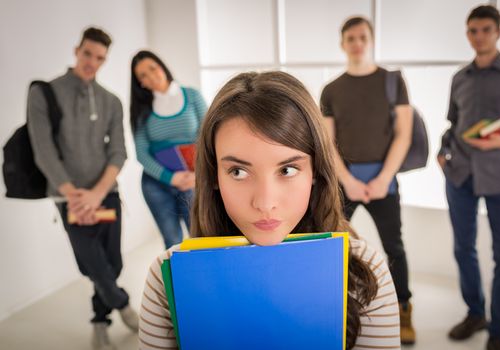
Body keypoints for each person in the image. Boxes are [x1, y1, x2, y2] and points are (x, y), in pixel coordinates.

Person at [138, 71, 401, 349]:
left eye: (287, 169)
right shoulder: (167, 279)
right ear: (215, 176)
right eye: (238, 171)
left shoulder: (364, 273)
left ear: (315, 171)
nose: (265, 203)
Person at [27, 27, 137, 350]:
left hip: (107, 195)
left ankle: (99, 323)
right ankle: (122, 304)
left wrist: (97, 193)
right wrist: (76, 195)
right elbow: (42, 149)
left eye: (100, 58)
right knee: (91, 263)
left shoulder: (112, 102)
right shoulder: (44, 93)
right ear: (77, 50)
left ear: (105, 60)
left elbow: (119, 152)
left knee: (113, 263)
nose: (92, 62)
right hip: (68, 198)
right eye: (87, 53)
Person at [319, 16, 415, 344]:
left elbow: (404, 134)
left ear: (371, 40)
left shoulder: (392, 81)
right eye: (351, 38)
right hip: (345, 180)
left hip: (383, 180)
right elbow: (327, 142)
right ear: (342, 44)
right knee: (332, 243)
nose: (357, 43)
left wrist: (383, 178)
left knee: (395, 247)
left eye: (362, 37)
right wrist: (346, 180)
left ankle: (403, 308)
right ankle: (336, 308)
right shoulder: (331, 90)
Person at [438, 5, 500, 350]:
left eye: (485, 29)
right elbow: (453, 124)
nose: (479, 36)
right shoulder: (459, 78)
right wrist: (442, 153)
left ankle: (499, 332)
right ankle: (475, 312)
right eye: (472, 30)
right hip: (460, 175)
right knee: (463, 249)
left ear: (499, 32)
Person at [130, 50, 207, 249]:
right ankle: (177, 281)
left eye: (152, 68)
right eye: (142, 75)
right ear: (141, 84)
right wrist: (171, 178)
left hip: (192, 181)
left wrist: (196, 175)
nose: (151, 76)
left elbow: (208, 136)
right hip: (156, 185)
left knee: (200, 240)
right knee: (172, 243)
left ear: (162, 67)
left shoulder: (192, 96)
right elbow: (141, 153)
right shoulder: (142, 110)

**TASK GOAL**
Here the job is to print all the entries above exactly, minus the images.

**TASK OUTPUT**
Body keypoints for each person in the image. Boxes are [x1, y1, x2, y2] and points are (x, y), in pixel coordinates.

Person at [138, 71, 401, 349]:
left eye: (287, 169)
right shoulder: (167, 279)
right ear: (215, 176)
right eye: (238, 171)
left shoulder: (364, 273)
left ear: (315, 171)
nose: (265, 203)
Person at [27, 27, 137, 350]:
left hip: (107, 195)
left ankle: (99, 323)
right ankle: (122, 304)
left wrist: (97, 193)
right wrist: (76, 195)
right elbow: (42, 149)
left eye: (100, 58)
right knee: (91, 263)
left shoulder: (112, 102)
right shoulder: (44, 93)
right ear: (77, 50)
left ear: (105, 60)
left elbow: (119, 152)
left knee: (113, 263)
nose: (92, 62)
right hip: (68, 198)
right eye: (87, 53)
Person at [319, 16, 415, 344]:
left elbow: (404, 134)
left ear: (371, 40)
left shoulder: (392, 81)
right eye: (351, 38)
right hip: (345, 180)
left hip: (383, 180)
right elbow: (327, 142)
right ear: (342, 44)
right knee: (332, 243)
nose: (357, 43)
left wrist: (383, 178)
left knee: (395, 247)
left eye: (362, 37)
right wrist: (346, 180)
left ankle: (403, 308)
right ankle: (336, 308)
right shoulder: (331, 90)
Person at [438, 5, 500, 350]:
left eye: (485, 29)
right elbow: (453, 124)
nose: (479, 36)
right shoulder: (459, 78)
right wrist: (442, 153)
left ankle: (499, 332)
right ankle: (475, 312)
right eye: (472, 30)
right hip: (460, 175)
right knee: (463, 249)
left ear: (499, 32)
Person at [130, 50, 207, 249]:
right ankle: (177, 281)
left eye: (152, 68)
right eye: (142, 75)
right ear: (141, 84)
right wrist: (171, 178)
left hip: (192, 181)
left wrist: (196, 175)
nose: (151, 76)
left elbow: (208, 136)
right hip: (156, 185)
left knee: (200, 240)
right knee: (172, 243)
left ear: (162, 67)
left shoulder: (192, 96)
right elbow: (141, 153)
right shoulder: (142, 110)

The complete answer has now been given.